Faute de réforme structurelle des retraites, le déficit public restera excessif
Alors que les débats sur la réforme de retraites sont terminés, Nicolas Marques, directeur de l’Institut économique Molinari, estime que pour redresser sur le long terme les finances publiques, une réforme de la retraite des fonctionnaires de l’Etat est nécessaire. Échange avec Adeline Lorence de Capital publié le 14 mars 2023.
Capital : Vous estimez que la réforme des retraites ne s’attaque pas aux vrais problèmes des régimes spéciaux ?
Nicolas Marques : On supprime une partie des régimes spéciaux comme la RATP ou ceux des industries électriques et gazières, mais on oublie l’essentiel. Les régimes spéciaux dont on parle à ce stade représentent 310 000 cotisants, si l’on prend en compte celui de la SNCF qui est déjà fermé. Par un glissement sémantique, le gouvernement laisse croire qu’il ferme tous les régimes spéciaux alors que ce n’est pas vrai. Le vrai grand régime spécial est celui des fonctionnaires de l’Etat, qui compte 1,7 million de cotisants. C’est un régime spécial car l’Etat fait une promesse spécifique de versement de pensions. Et il est profondément déséquilibré car il compte 0,9 cotisant pour un retraité. C’est l’un des régimes les plus dégradés et il va rester ouvert.
Capital : Mais ce régime est présenté comme équilibré, notamment dans le rapport annuel du Conseil d’orientation des retraités (COR)…
Nicolas Marques : Ce qui n’est pas le cas. Pour comprendre pourquoi, il faut regarder du côté des taux de cotisation. Les taux de cotisation pour un fonctionnaire civil est de 85% du traitement indiciaire (dont 11% versé par le fonctionnaire). Pour un militaire, c’est 137%. Il faut comparer ce niveau à celui des salariés dont la cotisation salariale et patronale s’élève à 28%. Conclusion, l’Etat, c’est-à-dire le contribuable, surcotise pour la retraite des fonctionnaires. C’est accessoirement pour verser des retraites plus généreuses que dans le privé, mais surtout parce que l’Etat a trop de retraités par cotisants. Le surcoût représentait 46 milliards d’euros en 2020.
Capital : A quel niveau estimez-vous que les finances publiques sont atteintes ?
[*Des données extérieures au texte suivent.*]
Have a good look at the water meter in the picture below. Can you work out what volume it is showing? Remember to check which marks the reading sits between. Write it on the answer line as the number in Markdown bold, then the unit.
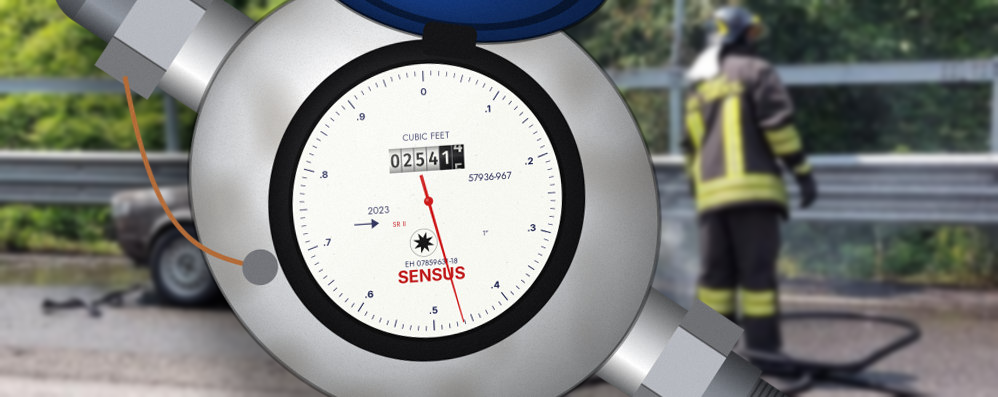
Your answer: **25414.46** ft³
Nicolas Marques : Les retraites représentent 55 % de la progression des dépenses publiques depuis 1959. Cette situation plombe les finances et réduit la capacité d’action de l’Etat. Je vais prendre l’exemple du ministère de l’Education nationale. Il utilise 28% de son budget pour payer les retraites. Forcément, cela pèse sur le budget et freine l’embauche de nouveaux enseignants et les revalorisations de traitement. L’imprévoyance de l’Etat, qui n’a pas anticipé le choc démographique et n’a pas fait de réserves pour payer les retraites, alimente les déficits mais aussi l’austérité.
Capital : Que faudrait-il faire pour éviter cette situation ?
Nicolas Marques : L’Etat n’a pas de caisse de retraite. Il a seulement un compte d’affectation spécial qui n’a pas de gouvernance. Il n’y a pas de président ni de cogestion avec les partenaires sociaux ce qui aurait permis de mettre en place des mécanismes d’auto responsabilité. Il faudrait dupliquer le modèle de l’Agirc-Arrco, caisse de retraite complémentaire des ex-salariés du privé, pour l’Etat. Cela permettrait de mettre en place des mécanismes de bonne gestion, d’interdire les déficits, de faire des réserves voire de provisionner pour payer les futures pensions. En provisionnant, vous placez de l’argent et vous pouvez ainsi dégager un rendement sur les marchés financiers avec des dividendes, ce qui permet d’autofinancer une partie des retraites.
Capital : L’Etat peut-il vraiment créer une caisse de retraite ?
Nicolas Marques : C’est possible dans un projet de loi spécifique, car la question est interne à la fonction publique d’Etat. Et le provisionnement pourrait monter en puissance progressivement. Si par exemple le choix était de provisionner les retraites des fonctionnaires embauchés à partir de 2024, il faudrait le prévoir dans le projet de loi de finances.
Capital : Pourquoi l’Etat n’a-t-il jamais parlé d’une telle réforme ?
Nicolas Marques : Il y a un « court termisme » très présent dans l’Etat qui raisonne à un an alors qu’il faudrait se projeter au moins sur 15 ans. Et il y a les contraintes politiques. Emmanuel Macron, lors de la campagne pour sa réélection, a promis une réforme pour réduire les déficits en reportant l’âge de départ. C’est une loi destinée à recréer des marges de manœuvre à court terme, alors que créer une caisse de retraite de l’Etat serait une réforme structurelle de long terme.